Advocates urge youth, students to be smoke-free champions

Paho.org photo

Bod Groups advocating for pro-environment and child protection policies appealed to the youth to become smoke-free champions as the country celebrates earth month.

In the youth-led webinar entitled Up in the Smoke, Social Watch Philippines (SWP), Youth Advocates for Climate Action Philippines (YACAP), and the students from the University of Philippines – Diliman urged the youth to acknowledge smoking as an environmental crisis as we embrace the call to save mother earth.

“It is a common notion that smoking is just a health issue. However, Social Watch Philippines recognized the entirety of its impacts on health, environment, economic, social, and political spheres. Discussing its environmental blows is a timely yet rarely explored topic. I hope we can consistently include the issue in discoursing climate change and other ecological concerns,” said Dr. Ma. Victoria R. Raquiza, Co-convenor of SWP.

YACAP spokesperson Eiren Beunvaje discussed the negative environmental consequences of smoking, such as land degradation, deforestation, production of toxic wastes, incorrect disposal of cigarette butts, and carbon emissions.

“Kapag may isang tao na naninigarilyo ng isang pack per day for 50 years, magkakaroon ka ng 5.1 trillion carbon dioxide emissions. Para ma-offset o ma-balance ang na-release na carbon dioxide, kailangan magtanim o mag-alaga ng 132 tree seedlings sa loob ng sampung taon,” added spokesperson Beunvaje.

She highlighted the destructive impact of the tobacco supply chain naming cultivation, curing, and manufacturing the most detrimental to natural resources.

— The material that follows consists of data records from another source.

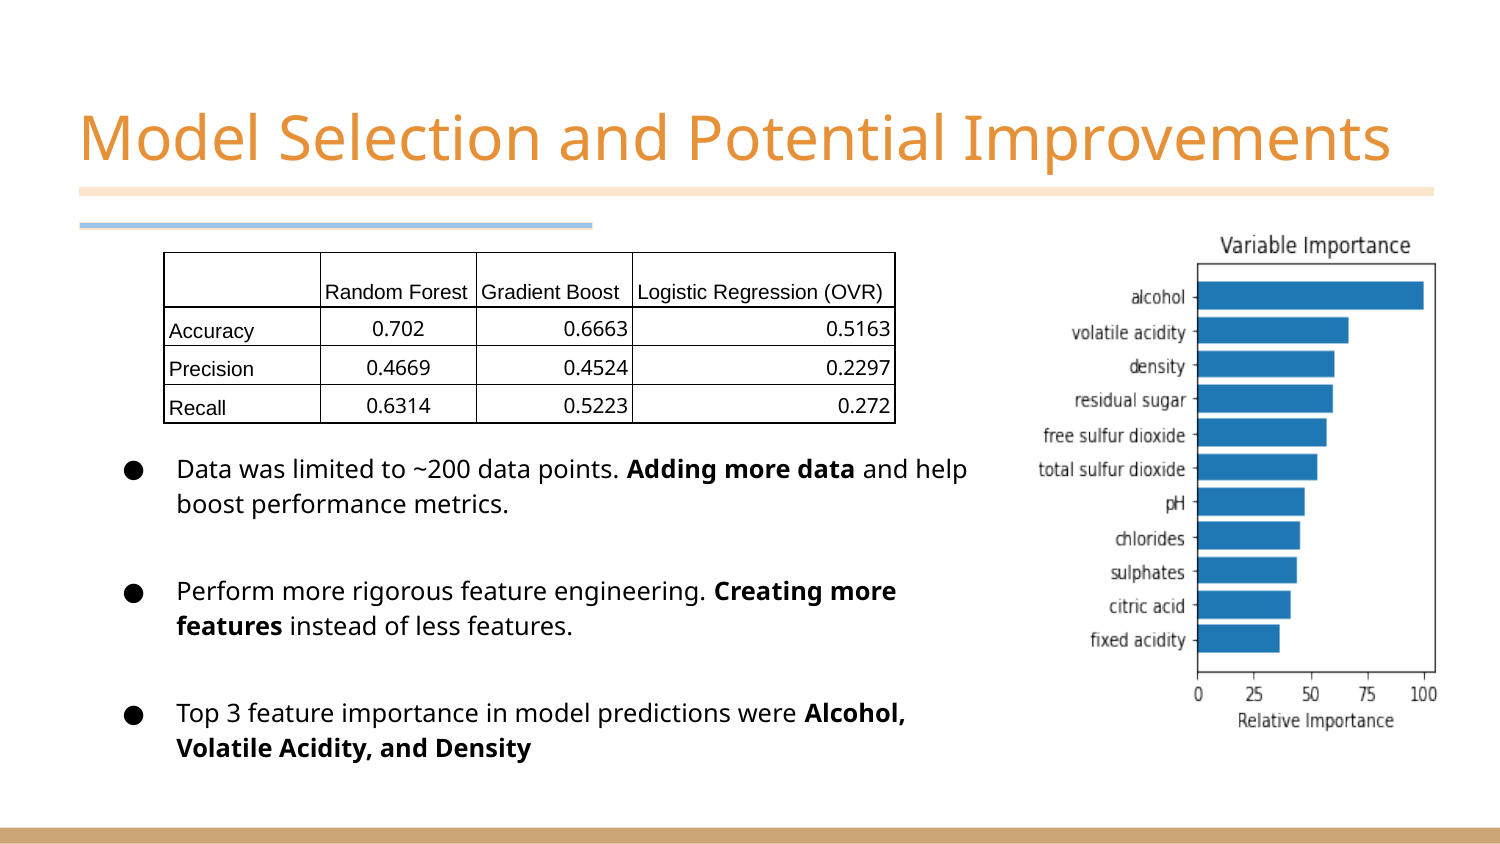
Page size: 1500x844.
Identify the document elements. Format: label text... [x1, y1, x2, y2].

table_cell Recall [165, 385, 320, 422]
title Model Selection and Potential Improvements [64, 51, 1449, 189]
table_cell 0.702 [321, 308, 476, 345]
text_box [79, 188, 1434, 195]
table_cell 0.4669 [321, 346, 476, 384]
table_cell 0.272 [633, 385, 894, 422]
table_cell 0.2297 [633, 346, 894, 384]
table_header Gradient Boost [477, 253, 632, 306]
picture [1028, 222, 1450, 743]
table_cell Accuracy [165, 308, 320, 345]
table_cell 0.6663 [477, 308, 632, 345]
table_cell Precision [165, 346, 320, 384]
table_header [165, 253, 320, 306]
table_header Logistic Regression (OVR) [633, 253, 894, 306]
list Data was limited to ~200 data points. Adding more data and help boost performance metrics. Perform more rigorous feature engineering. Creating more features instead of less features. Top 3 feature importance in model predictions were Alcohol, Volatile Acidity, and Density [79, 433, 997, 783]
text_box [79, 222, 593, 230]
table_cell 0.4524 [477, 346, 632, 384]
table_cell 0.5223 [477, 385, 632, 422]
table_header Random Forest [321, 253, 476, 306]
table_cell 0.6314 [321, 385, 476, 422]
table_cell 0.5163 [633, 308, 894, 345]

“Sa curing stage, the direct burning of wood and coal accounts for more carbon emissions than all stages combined. In one year, this process produces 45 million tons of carbon dioxide emissions globally. Hindi pa kasama rito ang carbon dioxide na nare-release dahil sa deforestation,” she said.

Beunvaje also encourages the youth to ponder on the adverse effects of the production and post-consumer waste issues of non-tobacco elements of cigarettes, including filters and packaging.

SWP Project Deputy Coordinator Christian Payumo noted the critical role of youth in the holistic handling of advocacy matters from conceptualization, planning, execution, and assessment. This also covers mobilization, research, legislative lobbying, and media exposure.

“Very powerful ang role ng youth. Kung ang ibang sectors ay natatanggihan o iniiwasan ng policy makers, ang mga kabataan ay hindi nila matanggihan kasi napakalakas ng political power natin, lalong-lalo na sa social media,” said Payumo.

“As young agents for change, the voices of our youth should be the primary mover of our common development agenda. I hope our leaders listen to these young advocates as they are the most important stakeholder in developing a smoke-free community,” Raquiza added.